The abuse of a character that makes me kind of hate this movie is the way Marshall is treated. It is a well-worn cliché among young hipsters that those over forty function only as unfavorable comparisons to themselves, and exist for little reason other than to facilitate revelations in self-awareness amongst the younger set. The movie portrays Marshall as lonely and then made very happy by her being in his life, so the way the movie has her just dump him makes Sophie, and July herself, come off extremely cruel and insensitive. The cat gets some closure, but Marshall simply vanishes (after being portrayed as FAR too mainstream to engage with Sophie’s avant-garde dance), which also carries the message that his character doesn’t even deserve closure. I mean, like HELLO, he is like, old and gross anyway, and like, so suburban and whatever, and totally, I mean, like, RIGHT, you know? So it’s perfectly fine for Sophie to cruelly lead him on at a whim, then dump him at another whim, because, like, ewwww. Look, this is about HER anyway, right? Once more we must refer to what is shaping up as the masterpiece of the listless youth film, Ghost World, in which the main characters also picks up and cruelly dumps and older guy—only that film includes and deals with the implications. I think we need only wait a few years before July and others are lecturing to us and writing condescending editorials for Huffington Post about how THEY have DISCOVERED that life continues after forty!

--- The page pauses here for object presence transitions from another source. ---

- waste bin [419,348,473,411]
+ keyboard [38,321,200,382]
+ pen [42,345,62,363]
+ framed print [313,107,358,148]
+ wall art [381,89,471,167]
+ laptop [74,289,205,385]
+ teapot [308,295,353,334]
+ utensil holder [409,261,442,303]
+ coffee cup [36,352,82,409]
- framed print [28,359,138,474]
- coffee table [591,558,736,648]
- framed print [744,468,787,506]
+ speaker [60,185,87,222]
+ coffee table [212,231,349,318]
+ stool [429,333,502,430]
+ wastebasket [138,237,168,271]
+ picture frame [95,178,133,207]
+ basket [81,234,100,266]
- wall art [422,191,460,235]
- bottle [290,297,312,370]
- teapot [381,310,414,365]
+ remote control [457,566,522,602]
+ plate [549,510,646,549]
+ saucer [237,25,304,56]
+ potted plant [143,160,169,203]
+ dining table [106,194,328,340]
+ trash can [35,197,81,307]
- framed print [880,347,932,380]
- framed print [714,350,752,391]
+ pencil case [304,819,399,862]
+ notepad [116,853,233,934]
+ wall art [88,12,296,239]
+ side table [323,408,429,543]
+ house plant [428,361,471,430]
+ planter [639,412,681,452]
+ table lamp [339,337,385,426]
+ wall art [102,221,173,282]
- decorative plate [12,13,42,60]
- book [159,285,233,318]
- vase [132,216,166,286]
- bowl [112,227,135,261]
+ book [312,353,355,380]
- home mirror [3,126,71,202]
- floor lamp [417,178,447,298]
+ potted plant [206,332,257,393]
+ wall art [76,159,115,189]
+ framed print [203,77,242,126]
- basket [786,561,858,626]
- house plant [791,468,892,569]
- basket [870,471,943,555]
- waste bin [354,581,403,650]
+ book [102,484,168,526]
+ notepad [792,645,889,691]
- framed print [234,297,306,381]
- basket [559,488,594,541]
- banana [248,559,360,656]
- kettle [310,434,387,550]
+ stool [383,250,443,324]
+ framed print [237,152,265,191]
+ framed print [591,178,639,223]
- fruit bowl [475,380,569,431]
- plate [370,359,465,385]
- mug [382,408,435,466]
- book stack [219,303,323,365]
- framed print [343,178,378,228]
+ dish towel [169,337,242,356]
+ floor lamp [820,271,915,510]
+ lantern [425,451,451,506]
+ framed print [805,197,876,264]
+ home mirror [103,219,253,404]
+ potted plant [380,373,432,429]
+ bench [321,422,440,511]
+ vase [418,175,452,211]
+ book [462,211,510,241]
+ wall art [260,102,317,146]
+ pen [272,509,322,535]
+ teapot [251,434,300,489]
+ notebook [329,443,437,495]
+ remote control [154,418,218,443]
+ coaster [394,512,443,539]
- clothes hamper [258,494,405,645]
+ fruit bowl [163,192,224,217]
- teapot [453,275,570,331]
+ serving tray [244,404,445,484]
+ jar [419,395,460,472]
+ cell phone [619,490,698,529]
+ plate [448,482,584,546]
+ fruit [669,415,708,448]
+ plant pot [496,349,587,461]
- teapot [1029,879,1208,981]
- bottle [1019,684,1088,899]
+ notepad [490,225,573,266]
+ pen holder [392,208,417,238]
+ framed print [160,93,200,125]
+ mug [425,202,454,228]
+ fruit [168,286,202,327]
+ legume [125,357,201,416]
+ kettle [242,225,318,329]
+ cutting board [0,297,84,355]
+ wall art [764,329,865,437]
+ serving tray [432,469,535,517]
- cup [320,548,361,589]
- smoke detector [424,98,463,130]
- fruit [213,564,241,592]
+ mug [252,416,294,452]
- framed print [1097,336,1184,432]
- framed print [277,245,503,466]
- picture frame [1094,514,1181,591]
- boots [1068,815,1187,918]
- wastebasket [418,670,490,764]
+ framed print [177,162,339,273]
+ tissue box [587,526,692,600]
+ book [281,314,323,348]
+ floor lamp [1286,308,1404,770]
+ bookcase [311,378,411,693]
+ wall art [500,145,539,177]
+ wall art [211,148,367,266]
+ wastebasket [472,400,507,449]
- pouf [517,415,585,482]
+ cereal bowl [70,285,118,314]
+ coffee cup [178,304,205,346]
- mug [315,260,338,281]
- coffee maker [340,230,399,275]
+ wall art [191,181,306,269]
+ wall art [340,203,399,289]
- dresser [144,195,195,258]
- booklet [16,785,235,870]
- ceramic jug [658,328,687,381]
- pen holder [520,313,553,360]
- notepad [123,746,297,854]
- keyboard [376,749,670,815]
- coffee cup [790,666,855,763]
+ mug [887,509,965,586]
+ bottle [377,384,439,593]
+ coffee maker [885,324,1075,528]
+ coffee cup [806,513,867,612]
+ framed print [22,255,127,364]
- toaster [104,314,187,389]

What this movie could use a heavy dose of is self-awareness. The first half seems like it might have a bit, as our characters face that they have bought into a fantasy that they’re going to produce something meaningful, and Sophie is jealous of women who are seeking the approval of strangers for dancing to songs created by someone else. There’s the wish to adopt this cat with only a few months to live, so that they might feel that they’ve done something positive for another living being [that is not an over-forty male, who deserve no compassion], but aren’t sure they really want to care for it for five years. So it seems to be going okay, but all that is gone in the second half, where the old man is cast as a maturity catalyst for Jason, Marshall and his daughter are the ghetto Sophie briefly slums in, and at the end it’s difficult to believe that anything at all has changed for these two characters, although I suspect we’re supposed to think it has. I was looking forward to a critique of a generation brought up to believe that they’re each a special little snowflake and that all of them are going to do something world-changing, but by the time we get to the end it turns out there’s no real revelation or critique here, except perhaps that these characters need to be a little less critical of themselves. Which may actually be precisely the opposite of what they need.

Still, I have to give it up that July has made two movies and done, you know, whatever else, while all I’ve done is create a website where I can post my unedited ramblings and do absolutely nothing to promote myself or find a larger audience… so it’s easy to sit back on the sidelines and take potshots. She is actually making works that are getting seen. And the movie is engaging and I was surprised at the amount of drama it is able to wring out of its climactic moments, even as we are quite sure they’re not actually happening in reality. I enjoyed the first half, but it’s just that you gradually begin to suspect it’s going to amount to less, much less, than you’d hoped, and by the time it’s over you know that this is precisely the case.

Should you watch it: 

It won't kill you, but there are numerous reasons not to bother.